Recycling is one alternative to deal with household waste. (Stock Photo)

Residents across Barbados are urged to avoid burning rubbish, and to consider alternative ways of disposing of their clippings, trimmings, grass, leaves and other forms of household waste.

Chief Fire Officer, Errol Maynard, has suggested that persons should consider chipping, composting, mulching, and reducing, reusing and recycling their waste as possible alternatives.

“Taking a match or naked flame to your yard waste may seem like an easy and efficient way to dispose of your clippings, trimmings, grass, leaves and household waste, but burning yard waste is illegal and unhealthy,” Mr. Maynard warned.

He reminded residents that they were now required to obtain a permit before burning waste under the Fire Service Fee Order, which took effect on April 1.

However, Mr. Maynard encouraged persons to consider using a chipper or shredder to convert branches and yard waste into useful mulch or compost pile. 

He added that those who wanted to consider composting could convert dead leaves and grass clippings into healthy food for their plants and yard rather than polluting the air.

“Composting is a convenient and affordable way to manage yard waste.  Compost also supports soil organisms and decomposed organic compounds, including manure, plant residue, and pesticides, preventing them from entering water and becoming pollutants,” he pointed out.

The Fire Chief further advised that persons should start the process of mulching their leaves and twigs by cutting with a lawnmower to return nutrients to the grass.

The Fire Chief said composting is another convenient and affordable way to manage yard waste. (Stock Photo)

Another alternative put forward by the Fire Chief was putting garbage out for collection by the Sanitation Service Authority, or separating recyclables from the garbage and taking them to one of the recycling centres.

Mr.

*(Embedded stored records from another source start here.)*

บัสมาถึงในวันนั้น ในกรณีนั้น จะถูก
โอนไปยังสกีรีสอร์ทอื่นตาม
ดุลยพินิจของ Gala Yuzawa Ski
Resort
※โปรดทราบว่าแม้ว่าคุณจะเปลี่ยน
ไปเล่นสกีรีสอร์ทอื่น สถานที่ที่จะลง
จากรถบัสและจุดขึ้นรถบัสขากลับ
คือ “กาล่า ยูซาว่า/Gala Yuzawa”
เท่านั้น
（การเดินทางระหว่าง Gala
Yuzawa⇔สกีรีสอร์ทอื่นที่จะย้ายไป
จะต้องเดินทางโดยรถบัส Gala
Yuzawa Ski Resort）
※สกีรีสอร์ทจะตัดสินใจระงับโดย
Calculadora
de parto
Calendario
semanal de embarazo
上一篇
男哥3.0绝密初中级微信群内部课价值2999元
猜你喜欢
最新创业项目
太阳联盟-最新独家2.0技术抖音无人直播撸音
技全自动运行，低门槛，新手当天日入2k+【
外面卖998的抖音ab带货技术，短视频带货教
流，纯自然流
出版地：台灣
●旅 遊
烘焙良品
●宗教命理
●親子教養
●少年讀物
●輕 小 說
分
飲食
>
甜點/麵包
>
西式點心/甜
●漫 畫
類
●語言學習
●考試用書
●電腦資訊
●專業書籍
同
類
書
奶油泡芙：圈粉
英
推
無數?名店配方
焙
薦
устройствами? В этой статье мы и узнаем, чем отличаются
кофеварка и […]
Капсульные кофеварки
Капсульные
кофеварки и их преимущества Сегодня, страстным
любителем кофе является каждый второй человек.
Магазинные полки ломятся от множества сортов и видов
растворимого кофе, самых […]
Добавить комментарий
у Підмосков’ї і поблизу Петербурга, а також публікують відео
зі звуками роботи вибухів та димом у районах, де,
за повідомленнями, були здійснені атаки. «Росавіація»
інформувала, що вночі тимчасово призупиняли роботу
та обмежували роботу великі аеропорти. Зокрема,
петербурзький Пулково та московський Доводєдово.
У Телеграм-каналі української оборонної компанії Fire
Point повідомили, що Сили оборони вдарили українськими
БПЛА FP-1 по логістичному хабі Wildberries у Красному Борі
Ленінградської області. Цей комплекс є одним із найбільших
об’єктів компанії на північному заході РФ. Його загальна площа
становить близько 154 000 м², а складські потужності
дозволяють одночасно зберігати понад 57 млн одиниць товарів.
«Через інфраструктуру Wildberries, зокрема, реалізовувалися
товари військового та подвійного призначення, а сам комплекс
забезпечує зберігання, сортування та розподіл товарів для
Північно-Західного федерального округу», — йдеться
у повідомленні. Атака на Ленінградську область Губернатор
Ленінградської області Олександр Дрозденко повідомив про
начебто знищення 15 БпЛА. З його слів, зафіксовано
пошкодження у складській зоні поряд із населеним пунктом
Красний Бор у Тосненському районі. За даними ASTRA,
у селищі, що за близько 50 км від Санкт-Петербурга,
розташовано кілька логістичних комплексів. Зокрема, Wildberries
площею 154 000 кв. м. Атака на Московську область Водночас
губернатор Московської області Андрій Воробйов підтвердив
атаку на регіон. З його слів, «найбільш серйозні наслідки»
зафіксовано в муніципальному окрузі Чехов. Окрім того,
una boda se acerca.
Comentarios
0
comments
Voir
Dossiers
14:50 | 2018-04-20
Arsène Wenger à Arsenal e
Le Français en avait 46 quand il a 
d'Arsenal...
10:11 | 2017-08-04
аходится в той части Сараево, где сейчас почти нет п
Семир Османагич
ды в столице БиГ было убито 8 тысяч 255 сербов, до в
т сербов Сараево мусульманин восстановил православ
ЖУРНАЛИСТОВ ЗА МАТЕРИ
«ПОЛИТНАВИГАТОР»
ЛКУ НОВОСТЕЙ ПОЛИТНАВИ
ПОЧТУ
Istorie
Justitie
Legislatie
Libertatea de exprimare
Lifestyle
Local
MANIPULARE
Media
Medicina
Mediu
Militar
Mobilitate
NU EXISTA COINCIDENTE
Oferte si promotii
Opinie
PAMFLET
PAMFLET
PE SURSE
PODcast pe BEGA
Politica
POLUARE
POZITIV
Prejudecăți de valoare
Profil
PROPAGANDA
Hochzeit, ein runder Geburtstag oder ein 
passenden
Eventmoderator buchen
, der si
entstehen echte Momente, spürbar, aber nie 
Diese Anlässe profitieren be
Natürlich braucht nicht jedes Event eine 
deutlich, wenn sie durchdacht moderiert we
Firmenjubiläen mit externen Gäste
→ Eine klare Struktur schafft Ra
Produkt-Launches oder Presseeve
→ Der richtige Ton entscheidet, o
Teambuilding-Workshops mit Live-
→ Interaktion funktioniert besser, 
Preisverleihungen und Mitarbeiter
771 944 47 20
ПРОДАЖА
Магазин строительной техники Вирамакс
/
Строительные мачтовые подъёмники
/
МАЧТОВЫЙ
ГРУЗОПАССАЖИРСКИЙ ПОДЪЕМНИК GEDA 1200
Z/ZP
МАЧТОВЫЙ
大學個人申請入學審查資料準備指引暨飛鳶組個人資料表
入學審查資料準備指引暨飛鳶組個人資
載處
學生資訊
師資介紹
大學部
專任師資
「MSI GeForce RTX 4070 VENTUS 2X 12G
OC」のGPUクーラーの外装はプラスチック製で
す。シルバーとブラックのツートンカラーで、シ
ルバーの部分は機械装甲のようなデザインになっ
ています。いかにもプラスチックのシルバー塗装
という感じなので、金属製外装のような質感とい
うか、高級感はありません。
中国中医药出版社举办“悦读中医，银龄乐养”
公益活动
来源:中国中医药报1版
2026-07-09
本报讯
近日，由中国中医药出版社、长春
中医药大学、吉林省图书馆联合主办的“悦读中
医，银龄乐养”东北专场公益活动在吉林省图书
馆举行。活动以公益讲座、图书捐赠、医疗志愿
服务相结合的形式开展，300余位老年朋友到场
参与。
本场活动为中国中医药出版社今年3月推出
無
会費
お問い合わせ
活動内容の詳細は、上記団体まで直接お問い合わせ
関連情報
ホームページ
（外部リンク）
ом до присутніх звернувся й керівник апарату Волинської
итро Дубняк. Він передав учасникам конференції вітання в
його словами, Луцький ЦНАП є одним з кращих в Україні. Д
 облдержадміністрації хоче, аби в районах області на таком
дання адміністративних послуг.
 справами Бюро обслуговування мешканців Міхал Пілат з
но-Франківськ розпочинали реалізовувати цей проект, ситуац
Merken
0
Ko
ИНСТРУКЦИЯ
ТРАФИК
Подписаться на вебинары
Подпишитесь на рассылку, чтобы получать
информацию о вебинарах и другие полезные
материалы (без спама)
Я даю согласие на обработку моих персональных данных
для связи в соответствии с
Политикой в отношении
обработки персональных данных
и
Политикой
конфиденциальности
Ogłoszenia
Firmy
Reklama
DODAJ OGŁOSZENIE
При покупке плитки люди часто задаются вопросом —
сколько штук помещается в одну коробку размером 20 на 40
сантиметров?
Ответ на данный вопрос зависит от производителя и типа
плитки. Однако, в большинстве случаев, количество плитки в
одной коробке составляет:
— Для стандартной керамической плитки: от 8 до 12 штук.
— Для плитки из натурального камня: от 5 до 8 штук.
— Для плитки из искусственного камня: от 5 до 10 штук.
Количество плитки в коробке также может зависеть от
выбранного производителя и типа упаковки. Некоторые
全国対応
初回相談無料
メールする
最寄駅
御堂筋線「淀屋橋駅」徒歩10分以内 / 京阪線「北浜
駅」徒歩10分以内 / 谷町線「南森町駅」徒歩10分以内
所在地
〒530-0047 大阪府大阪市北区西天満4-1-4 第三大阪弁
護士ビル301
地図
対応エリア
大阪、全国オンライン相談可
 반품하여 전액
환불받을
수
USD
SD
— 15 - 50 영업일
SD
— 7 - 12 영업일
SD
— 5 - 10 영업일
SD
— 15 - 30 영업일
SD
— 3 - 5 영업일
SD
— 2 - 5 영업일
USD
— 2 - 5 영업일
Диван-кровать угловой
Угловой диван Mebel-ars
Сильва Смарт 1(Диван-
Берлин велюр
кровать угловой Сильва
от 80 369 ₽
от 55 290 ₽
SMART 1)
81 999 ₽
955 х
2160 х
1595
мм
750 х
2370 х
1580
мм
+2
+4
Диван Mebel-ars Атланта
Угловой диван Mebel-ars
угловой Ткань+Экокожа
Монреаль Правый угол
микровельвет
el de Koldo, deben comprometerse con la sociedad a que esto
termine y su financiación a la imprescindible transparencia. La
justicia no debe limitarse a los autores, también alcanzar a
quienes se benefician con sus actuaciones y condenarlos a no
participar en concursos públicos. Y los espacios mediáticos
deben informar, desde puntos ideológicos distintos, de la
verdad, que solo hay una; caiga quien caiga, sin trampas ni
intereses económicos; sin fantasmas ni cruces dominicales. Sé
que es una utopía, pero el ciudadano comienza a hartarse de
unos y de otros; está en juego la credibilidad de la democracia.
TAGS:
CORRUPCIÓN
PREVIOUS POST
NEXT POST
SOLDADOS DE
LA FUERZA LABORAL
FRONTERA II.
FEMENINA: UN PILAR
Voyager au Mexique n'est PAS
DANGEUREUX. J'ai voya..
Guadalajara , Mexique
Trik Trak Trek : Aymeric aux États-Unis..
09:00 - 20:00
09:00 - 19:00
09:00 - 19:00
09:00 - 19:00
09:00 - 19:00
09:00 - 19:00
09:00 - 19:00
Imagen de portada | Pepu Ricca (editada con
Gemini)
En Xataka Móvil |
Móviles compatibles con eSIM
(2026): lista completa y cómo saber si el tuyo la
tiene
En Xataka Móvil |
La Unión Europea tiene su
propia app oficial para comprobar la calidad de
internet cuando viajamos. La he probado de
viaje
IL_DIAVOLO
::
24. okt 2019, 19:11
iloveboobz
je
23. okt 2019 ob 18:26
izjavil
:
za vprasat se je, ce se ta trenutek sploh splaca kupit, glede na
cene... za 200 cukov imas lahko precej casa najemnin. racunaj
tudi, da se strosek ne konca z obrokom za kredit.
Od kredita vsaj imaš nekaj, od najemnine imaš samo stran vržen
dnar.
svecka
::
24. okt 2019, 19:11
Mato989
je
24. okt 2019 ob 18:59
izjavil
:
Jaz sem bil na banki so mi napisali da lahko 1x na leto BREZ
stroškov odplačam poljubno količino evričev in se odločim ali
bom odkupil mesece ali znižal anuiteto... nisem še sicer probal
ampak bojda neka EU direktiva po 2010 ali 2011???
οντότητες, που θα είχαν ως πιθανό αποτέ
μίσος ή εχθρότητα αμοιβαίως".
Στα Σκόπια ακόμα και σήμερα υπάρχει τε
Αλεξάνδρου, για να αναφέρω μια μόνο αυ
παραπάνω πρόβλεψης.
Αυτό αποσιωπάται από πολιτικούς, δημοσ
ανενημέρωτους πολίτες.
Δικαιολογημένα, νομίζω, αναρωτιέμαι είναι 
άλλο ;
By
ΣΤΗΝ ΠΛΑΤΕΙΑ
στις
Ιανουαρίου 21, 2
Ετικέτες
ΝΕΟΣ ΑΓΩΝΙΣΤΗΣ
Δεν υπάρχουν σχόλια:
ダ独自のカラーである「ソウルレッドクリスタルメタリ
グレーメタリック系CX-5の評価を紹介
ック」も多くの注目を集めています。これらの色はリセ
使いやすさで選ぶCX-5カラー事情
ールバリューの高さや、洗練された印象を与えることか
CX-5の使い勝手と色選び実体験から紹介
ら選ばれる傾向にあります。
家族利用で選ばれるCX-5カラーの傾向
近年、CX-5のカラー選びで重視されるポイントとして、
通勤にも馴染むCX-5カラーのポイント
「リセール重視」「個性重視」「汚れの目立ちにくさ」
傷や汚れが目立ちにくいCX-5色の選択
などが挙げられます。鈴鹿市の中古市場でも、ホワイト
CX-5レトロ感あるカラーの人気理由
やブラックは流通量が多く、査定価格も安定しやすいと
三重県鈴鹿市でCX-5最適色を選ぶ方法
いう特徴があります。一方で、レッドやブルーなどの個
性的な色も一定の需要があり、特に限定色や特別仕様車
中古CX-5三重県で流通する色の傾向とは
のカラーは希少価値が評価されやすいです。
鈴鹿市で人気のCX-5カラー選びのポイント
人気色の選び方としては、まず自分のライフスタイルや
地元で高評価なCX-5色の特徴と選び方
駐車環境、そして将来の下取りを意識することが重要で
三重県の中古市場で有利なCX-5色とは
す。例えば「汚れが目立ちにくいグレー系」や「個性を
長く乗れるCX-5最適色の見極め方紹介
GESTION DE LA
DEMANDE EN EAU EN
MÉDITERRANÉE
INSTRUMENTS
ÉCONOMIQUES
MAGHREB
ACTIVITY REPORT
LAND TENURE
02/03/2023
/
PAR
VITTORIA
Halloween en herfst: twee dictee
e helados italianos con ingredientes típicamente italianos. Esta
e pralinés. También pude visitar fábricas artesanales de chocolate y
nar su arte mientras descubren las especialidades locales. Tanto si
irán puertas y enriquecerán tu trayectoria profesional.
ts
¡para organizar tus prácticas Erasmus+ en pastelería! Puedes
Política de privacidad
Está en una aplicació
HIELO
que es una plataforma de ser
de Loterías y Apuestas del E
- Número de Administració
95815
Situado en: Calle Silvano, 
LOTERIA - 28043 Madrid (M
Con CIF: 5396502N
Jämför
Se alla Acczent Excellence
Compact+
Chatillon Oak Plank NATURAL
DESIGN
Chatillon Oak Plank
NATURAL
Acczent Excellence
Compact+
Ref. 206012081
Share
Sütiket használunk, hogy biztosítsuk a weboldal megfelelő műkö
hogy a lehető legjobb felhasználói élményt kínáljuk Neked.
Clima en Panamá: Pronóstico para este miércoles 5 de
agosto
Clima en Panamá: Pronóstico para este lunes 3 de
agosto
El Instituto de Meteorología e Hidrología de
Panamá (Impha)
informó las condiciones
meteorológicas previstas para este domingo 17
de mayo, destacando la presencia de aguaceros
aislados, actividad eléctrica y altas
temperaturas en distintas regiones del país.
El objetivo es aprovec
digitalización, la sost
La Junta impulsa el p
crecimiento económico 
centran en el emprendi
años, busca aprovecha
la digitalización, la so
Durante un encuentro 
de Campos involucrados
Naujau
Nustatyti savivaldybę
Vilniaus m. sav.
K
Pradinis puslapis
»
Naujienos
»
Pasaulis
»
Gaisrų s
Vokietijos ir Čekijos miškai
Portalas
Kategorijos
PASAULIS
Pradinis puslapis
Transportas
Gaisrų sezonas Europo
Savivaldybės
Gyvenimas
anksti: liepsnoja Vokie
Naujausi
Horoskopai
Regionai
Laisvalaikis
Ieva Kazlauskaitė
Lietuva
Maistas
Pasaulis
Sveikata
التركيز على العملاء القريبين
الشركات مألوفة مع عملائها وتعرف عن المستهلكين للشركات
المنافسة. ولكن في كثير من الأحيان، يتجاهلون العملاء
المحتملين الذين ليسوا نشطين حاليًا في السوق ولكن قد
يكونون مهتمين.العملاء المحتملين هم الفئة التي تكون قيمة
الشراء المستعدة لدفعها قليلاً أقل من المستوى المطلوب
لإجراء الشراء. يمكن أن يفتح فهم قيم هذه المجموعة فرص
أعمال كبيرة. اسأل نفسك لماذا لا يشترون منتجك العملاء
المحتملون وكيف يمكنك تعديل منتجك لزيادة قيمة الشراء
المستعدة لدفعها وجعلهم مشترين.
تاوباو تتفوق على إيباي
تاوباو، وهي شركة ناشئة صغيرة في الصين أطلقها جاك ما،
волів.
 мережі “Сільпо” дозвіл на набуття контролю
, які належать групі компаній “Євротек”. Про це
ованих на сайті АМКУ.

Maynard urged persons to consider these alternatives as open burning releases harmful chemicals into the atmosphere that could affect human health and the environment.

“The type of pollutants being emitted depends on what is being burned. Smoke from burning vegetation and organic materials contains toxic gases such as carbon monoxide, carbon dioxide, other greenhouse gases, nitrogen oxides, hydrocarbons, and particulate matter that is small enough to enter the lungs and affect the respiratory system,” he explained.

He added that depending on what was being burnt, smoke from open burning could irritate the eyes, nose, and throat; cause rashes, nausea and headaches; damage the lungs and contribute to breathing difficulties; cause or aggravate respiratory ailments such as asthma, bronchitis, and emphysema; or cause serious diseases such as cancer.

“People with existing health conditions, the elderly and young children, are especially vulnerable to the adverse effects of smoke,” he warned.